Les États-Unis, la France et le Royaume-Uni ont lancé samedi une série de frappes aériennes coordonnées contre des installations militaires du régime syrien. Ces interventions constituent des représailles à l’usage d’armes chimiques supposé par le régime syrien la semaine dernière à Douma. Une action dénoncée par la Syrie, la Russie ou encore l’Iran, qu’ils qualifient de violation de droit international.

Les frappes menées samedi par les États-Unis, le Royaume-Uni et la France en Syrie sont « totalement contraires au droit international », analyse quant à lui Olivier Corten, professeur de droit international à l’Université libre de Bruxelles (ULB). « Aucune justification juridique n’est possible, la seule justification est plutôt politique lorsque (les trois pays, ndlr) invoquent une dissuasion (du régime syrien) d’utiliser des armes chimiques ».

Pour les États-Unis, le Royaume-Uni et la France, leurs frappes permettraient de dissuader le régime d’utiliser de telles armes à l’avenir. « Cela sonne un peu 19e siècle. On n’essaie même pas d’argumenter en droit. Les seules justifications possibles – une autorisation du Conseil de sécurité de l’Onu ou une légitime défense – ne collent pas donc on n’essaie même pas de les invoquer », poursuit-il.

©AFP PHOTO – Quatre Tornado ont lâché des missiles sur des infrastructures militaires à 25 kilomètres de Homs.

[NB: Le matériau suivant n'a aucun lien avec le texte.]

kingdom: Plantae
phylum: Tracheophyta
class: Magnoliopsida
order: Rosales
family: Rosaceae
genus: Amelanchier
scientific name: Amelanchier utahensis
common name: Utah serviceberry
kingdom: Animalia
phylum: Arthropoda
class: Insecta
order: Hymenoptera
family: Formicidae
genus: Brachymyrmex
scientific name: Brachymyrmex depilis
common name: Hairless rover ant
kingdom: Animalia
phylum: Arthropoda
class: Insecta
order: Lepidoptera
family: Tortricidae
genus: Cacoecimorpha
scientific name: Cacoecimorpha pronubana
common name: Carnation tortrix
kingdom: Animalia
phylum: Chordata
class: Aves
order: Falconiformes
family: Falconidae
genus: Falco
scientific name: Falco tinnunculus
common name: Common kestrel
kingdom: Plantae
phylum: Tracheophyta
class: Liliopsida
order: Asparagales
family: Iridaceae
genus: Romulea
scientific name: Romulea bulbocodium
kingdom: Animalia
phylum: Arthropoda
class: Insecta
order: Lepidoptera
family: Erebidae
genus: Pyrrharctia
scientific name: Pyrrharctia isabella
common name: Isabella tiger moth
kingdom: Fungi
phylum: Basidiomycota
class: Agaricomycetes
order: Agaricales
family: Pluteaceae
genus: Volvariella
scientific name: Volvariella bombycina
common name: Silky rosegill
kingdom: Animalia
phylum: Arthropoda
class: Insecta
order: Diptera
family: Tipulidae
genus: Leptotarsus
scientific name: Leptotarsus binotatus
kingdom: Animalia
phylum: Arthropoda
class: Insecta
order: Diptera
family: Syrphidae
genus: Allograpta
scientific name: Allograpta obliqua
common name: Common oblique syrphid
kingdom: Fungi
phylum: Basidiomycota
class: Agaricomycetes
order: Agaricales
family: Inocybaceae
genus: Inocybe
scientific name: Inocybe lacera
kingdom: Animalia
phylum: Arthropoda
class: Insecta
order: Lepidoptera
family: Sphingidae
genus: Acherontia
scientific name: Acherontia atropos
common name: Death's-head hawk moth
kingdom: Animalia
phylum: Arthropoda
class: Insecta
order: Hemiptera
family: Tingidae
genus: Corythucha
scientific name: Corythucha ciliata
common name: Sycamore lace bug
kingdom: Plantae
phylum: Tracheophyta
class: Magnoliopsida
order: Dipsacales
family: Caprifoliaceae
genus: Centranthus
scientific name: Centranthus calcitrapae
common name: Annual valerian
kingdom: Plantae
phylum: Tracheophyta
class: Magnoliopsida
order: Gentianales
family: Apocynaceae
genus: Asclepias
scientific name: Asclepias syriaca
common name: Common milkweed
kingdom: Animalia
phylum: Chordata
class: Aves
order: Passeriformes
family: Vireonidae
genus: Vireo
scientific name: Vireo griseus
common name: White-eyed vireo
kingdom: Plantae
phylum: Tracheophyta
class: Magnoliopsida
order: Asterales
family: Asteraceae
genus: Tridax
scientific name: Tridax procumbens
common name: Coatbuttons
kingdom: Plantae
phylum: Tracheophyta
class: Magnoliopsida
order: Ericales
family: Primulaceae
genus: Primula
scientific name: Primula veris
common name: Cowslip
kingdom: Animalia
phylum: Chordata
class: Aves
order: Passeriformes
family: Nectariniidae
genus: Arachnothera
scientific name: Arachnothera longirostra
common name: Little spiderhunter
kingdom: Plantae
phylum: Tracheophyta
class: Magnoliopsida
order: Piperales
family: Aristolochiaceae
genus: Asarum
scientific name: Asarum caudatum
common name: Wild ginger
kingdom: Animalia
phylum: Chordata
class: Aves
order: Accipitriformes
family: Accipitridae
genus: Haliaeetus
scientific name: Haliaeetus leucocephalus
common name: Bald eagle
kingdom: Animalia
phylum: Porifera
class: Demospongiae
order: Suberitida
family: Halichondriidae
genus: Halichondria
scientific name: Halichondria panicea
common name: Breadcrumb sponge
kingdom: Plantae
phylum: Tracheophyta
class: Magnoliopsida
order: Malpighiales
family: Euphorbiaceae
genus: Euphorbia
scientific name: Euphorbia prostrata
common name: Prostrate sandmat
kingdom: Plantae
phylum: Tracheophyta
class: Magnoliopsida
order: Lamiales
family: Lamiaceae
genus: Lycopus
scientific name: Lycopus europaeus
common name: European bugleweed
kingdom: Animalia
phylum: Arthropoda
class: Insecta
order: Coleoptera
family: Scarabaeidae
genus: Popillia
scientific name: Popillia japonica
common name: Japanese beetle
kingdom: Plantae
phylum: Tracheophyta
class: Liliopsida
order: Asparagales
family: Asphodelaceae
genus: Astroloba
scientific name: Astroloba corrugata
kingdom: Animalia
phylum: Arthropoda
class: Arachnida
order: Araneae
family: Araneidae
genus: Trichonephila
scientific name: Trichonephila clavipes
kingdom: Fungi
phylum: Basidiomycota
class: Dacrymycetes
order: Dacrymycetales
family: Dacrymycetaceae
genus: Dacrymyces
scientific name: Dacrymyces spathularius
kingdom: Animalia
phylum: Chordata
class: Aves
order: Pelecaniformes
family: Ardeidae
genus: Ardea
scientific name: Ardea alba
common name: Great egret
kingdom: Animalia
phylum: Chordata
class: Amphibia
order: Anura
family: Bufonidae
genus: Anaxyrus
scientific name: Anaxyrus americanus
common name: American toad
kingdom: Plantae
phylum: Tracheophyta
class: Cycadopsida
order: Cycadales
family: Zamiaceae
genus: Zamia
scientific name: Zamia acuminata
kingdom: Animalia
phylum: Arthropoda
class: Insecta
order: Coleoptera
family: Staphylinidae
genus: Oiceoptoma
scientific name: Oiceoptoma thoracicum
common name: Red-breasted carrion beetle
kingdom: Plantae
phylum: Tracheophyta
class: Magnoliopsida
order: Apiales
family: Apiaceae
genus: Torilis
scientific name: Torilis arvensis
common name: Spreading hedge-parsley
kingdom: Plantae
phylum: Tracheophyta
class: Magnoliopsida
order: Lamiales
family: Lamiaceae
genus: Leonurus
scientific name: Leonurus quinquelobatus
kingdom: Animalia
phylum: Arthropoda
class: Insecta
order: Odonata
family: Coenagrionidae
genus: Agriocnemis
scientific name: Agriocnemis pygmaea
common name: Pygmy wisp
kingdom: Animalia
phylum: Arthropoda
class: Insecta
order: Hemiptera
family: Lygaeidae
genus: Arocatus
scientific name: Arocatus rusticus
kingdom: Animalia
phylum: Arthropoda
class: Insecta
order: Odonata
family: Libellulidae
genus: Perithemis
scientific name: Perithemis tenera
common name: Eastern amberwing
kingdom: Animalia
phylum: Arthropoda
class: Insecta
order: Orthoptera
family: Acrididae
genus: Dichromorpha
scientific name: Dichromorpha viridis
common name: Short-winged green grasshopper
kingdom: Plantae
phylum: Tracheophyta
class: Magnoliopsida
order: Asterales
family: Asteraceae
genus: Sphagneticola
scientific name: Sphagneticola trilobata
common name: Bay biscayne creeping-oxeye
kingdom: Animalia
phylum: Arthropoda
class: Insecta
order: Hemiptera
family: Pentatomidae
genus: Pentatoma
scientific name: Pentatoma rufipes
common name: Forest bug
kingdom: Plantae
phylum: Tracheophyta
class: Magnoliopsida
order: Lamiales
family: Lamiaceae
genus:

Le même procédé avait été observé voici un an lorsque les États-Unis, seuls cette fois, avaient mené des frappes en Syrie en réaction à une autre attaque chimique supposée.

Le risque de créer un précédent

À long terme, cette façon d’opérer pourrait avoir de sérieuses conséquences. « Le risque, en intervenant sans se justifier juridiquement, c’est que les autres agissent de la même manière », prévient M. Corten. Il cite notamment l’intervention des Russes en Crimée ou en Géorgie, qui ont été dénoncées par les Occidentaux comme des violations aux normes internationales.

©AFP PHOTO / POOL / SIMON DAWSON – Theresa May durant la conférence de presse relative aux frappes en Syrie.

« La différence ici est que ce sont des frappes assez limitées. Cela reste symbolique, c’est une démonstration de force » de la part des Occidentaux, souligne Olivier Corten. « Cela peut expliquer qu’on estime qu’il n’est pas utile de se justifier ».

Néanmoins, « même si on peut être d’accord avec les motifs invoqués (l’utilisation d’armes chimiques, ndlr) sur le moment même, les relations internationales fonctionnent différemment. Si l’on commence à agir de cette façon, c’est la porte ouverte à l’instabilité », souligne le professeur de l’ULB. « On joue avec le feu », conclut-il.